Friday, July 4, 2008

From My Reading Journal - Always Wear Joy

Always Wear Joy: My Mother Bold and Beautiful by Susan Fales-Hill

What a wonderful, delightful book! I came to it out of curiosity about Susan Fales-Hill. I had seen her picture often in the New York Times and in fashion magazines at various dinners and charity balls attended by socialites, and she was almost always be the only black person. So, I wondered who she was, came across a mention of this book somewhere, and got it.

She is the daughter of Josephine Premice, a black actress and performer whose name I remember from the black newspapers and magazines of my youth. Her father is a white man from a wealthy background. Fales-Hill belongs to what I would call black royalty because she grew up knowing many black and white celebrities - Belafonte, Diahann Carol, her mother’s best friend, Richard Burton, with whom her mother had an affair, Roscoe Lee Brown, Sammy Davis, Jr., Lena Horne, and on and on. She went to the Lyceè Française and spoke French with her mother, Italian with her nanny, and possibly Creole because her maternal grandparents were from Haiti.
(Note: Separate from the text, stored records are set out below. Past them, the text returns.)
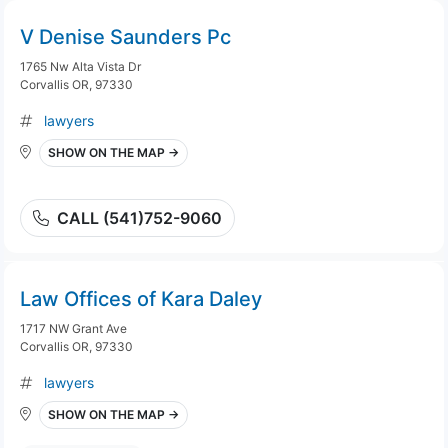
V Denise Saunders Pc
1765 Nw Alta Vista Dr
Corvallis OR, 97330
lawyers
SHOW ON THE MAP →
CALL (541)752-9060
Law Offices of Kara Daley
1717 NW Grant Ave
Corvallis OR, 97330
lawyers
SHOW ON THE MAP →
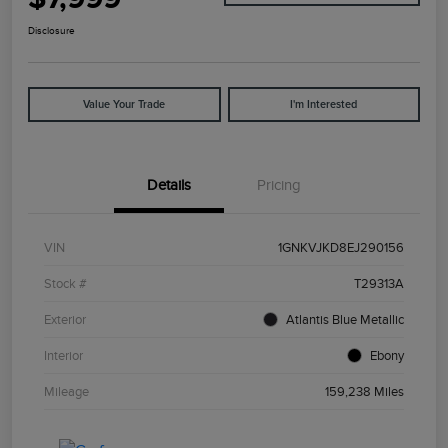
Disclosure
Value Your Trade
I'm Interested
Details
Pricing
VIN
1GNKVJKD8EJ290156
Stock #
T29313A
Exterior
Atlantis Blue Metallic
Interior
Ebony
Mileage
159,238 Miles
She grew up in a world where dressing well was taken for granted, and thus the ease with which she moves today in a world in which haute couture is taken for granted.

One of the key elements in liking a book is whether or not one likes the writer, or perhaps I should say, the voice in which the book is written. I absolutely adore the voice in Always Wear Joy. She is very funny but also sensitive and honest in talking about the negative qualities of her parents as well as her own.

“Mom, what do I put down on the school form where it says ‘Mother’s Occupation’ when you’re not acting in a show?” – Enrico Fales, age 8
“Tell your teacher, ‘My mother’s an unemployed legend.’” Josephine, age 41

“Your baby is beautiful. His father was white?” Roman woman to Josephine.
“I don’t remember.” Josephine to Roman woman.

“My mother’s packing motto has always been, ‘If you can’t decide, take it all.’”

“We had devoted countless hours of our lives as mother and daughter to pondering the eternal question. For us this was not, What is the meaning of life? but, What are we going to wear?”

The quotes do not do justice to all that is in this book, especially the descriptions of the racism encountered by black actors. Fales-Hill was a television writer for some years working on the Cosby Show, “A Different World,” and others. Her stories of the racism in television were infuriating.

This is a wonderful book. I enjoyed spending time in Susan Fales-Hill’s company.

© 2008 by Julius Lester

Even though the contest to use mundivagant in a sentence is over, I received a
wonderful sentence from Edi Campbell who teaches English in Taiwan:

"I live a mundivagant life based upon hopes and dreams with no concrete plans to steady my step."

I like that phrase " steady my step." There've been times my step needed steadying and I hadn't had anything to drink, either.